C’était une intention de Fumito Ueda très clairement, qui pour moi a brisé la partie ludique de son jeu pour une question narrative :

Quand le garçon appelle Trico, on aurait pu rendre la réaction immédiate. Mais si nous avions fait cela, Trico ne nous apparaîtrait plus comme une créature indépendante. Il n’aurait pas paru être vivant et à même de prendre ses propres décisions.

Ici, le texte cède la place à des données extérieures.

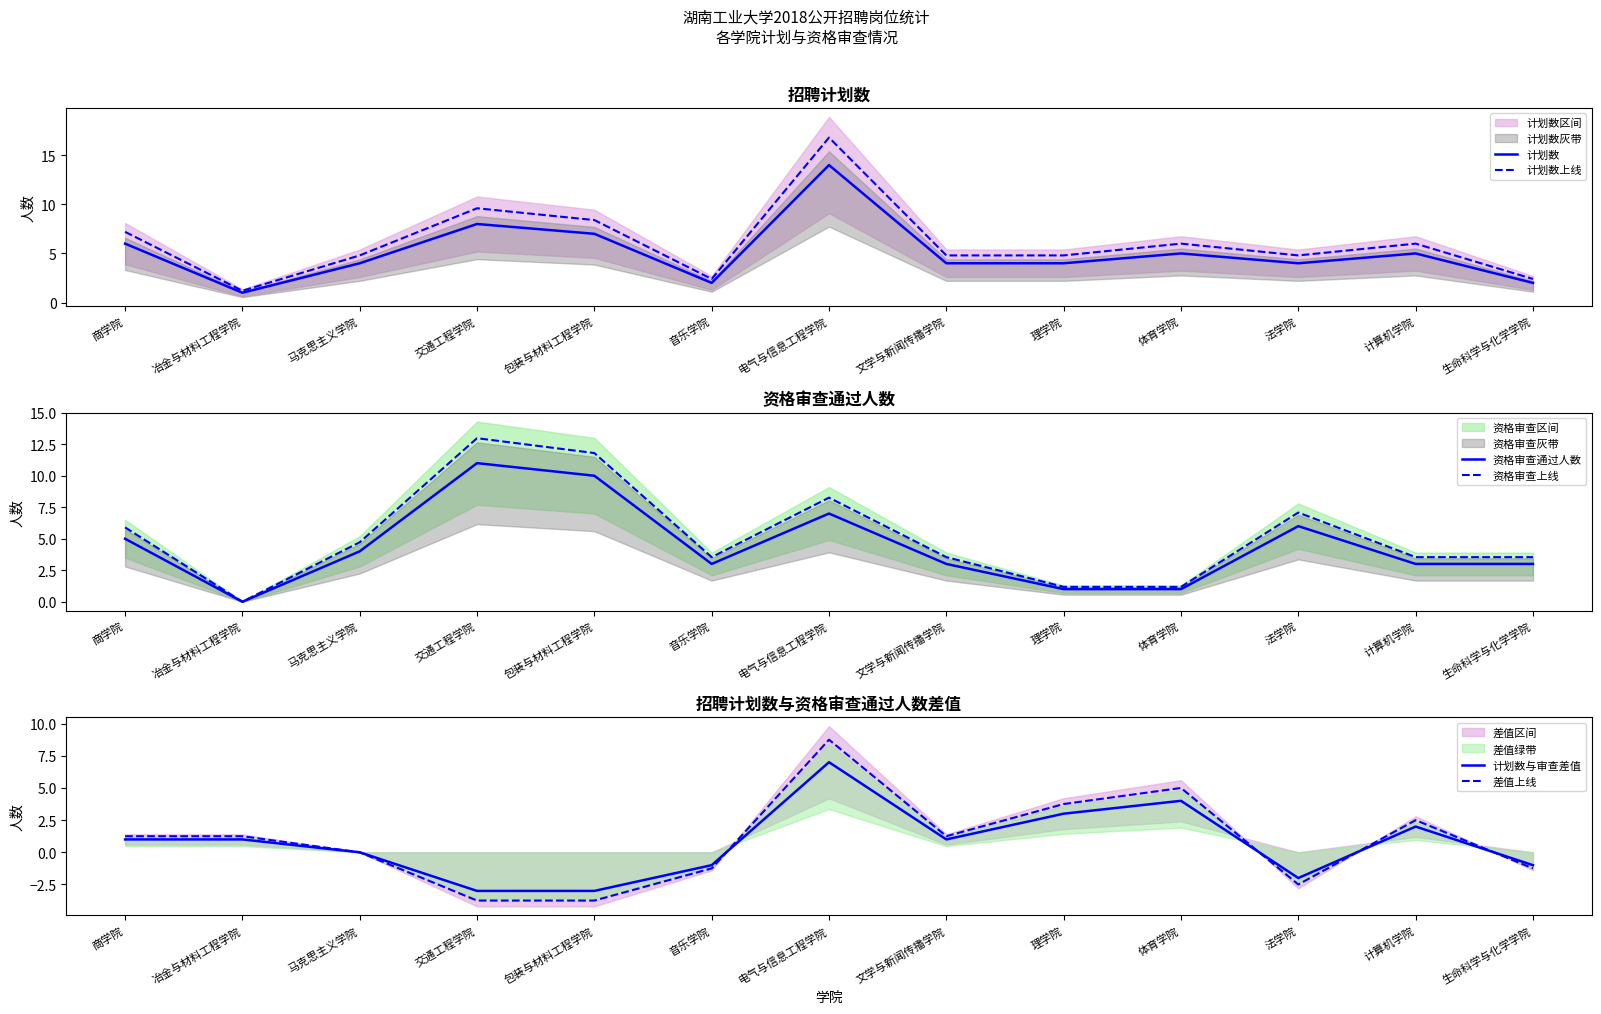

What is the difference between the maximum and minimum values in the 资格审查通过人数 series?

11.0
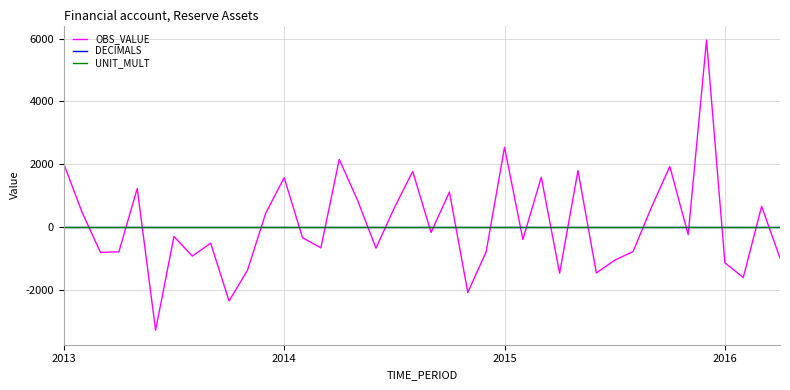

Which series ends up on top after the final intersection of OBS_VALUE and DECIMALS?

DECIMALS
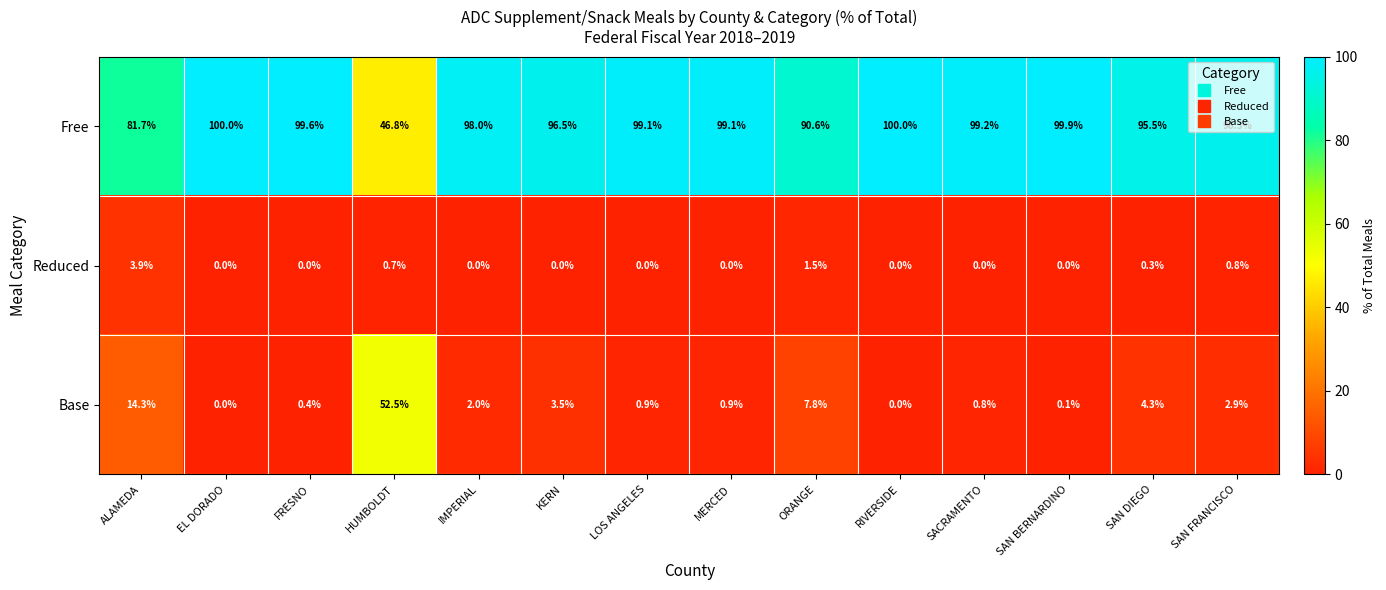

Which series has the largest range (max minus min)?

Free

Mais ce n’est pas seulement pour cette seule raison que les énigmes ne sont pas palpitantes, c’est qu’on a aussi des solutions souvent uniques qui interdisent un peu superficiellement d’essayer des choses qui nous paraissent logiques et faisables. Parce que le jeu il a prévu que tel script s’enclenche à ce moment-là, on a interdiction de faire autre chose, même si ça aurait très bien pu résoudre l’énigme et que ça nous paraissait valoir au moins le coup d’essayer, avec des règles qui peuvent changer pour arranger les développeurs bien entendu. Enfin, une voix-off a le chic de nous aider quand on en a pas besoin et de se faire muette quand on est réellement coincé, preuve que les développeurs n’ont pas su maîtriser leur courbe de difficulté sur un contenu certes généreux mais avec un rythme atroce et des situations de jeu pour la plupart déjà vues dans les œuvres d’Ueda qui plus est.

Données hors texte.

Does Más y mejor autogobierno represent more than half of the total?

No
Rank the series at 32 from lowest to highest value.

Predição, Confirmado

Combat, plate-forme, exploration, parkours, résolution d’énigmes... The Last Guardian se plante partout et ne réussit nulle part, même sur les questions les plus élémentaires que des jeux moyenne gamme savent faire depuis 10 ans, The Last Guardian a tout du jeu amateur conçu autour d’une fausse bonne idée et agrémenté de mécaniques archaïques à son époque. Ça m’a gâché une bonne partie de l’expérience de jeu à tel point que je regrette que The Last Guardian soit un jeu vidéo en fait, un film d’animation aurait peut-être été plus judicieux tant c’est la partie ludique qui le handicape pour prendre son envol, triste constat.

CONCLUSION : 6 / 10

The Last Guardian affiche de belles promesses techniques, esthétiques, scénaristiques et narratives, qu’il n’arrive jamais à pleinement assurer à mon sens, j’ai toujours quelque-chose à y reprocher, mais surtout des problèmes ludiques très pénibles et presque inexcusables pour un titre aussi longtemps et chèrement développé. C’est d’autant plus dommageable quand on sait qu’Ueda a bénéficié de plus d’indépendance vis-à-vis de Sony que pour ses précédents titres. Mais au moins, pour finir sur une note positive, on peut toujours saluer la démarche artistique tentée ici et le miracle de voir un projet aussi long et complexe aboutir, même si ce dernier m’aura déçu personnellement.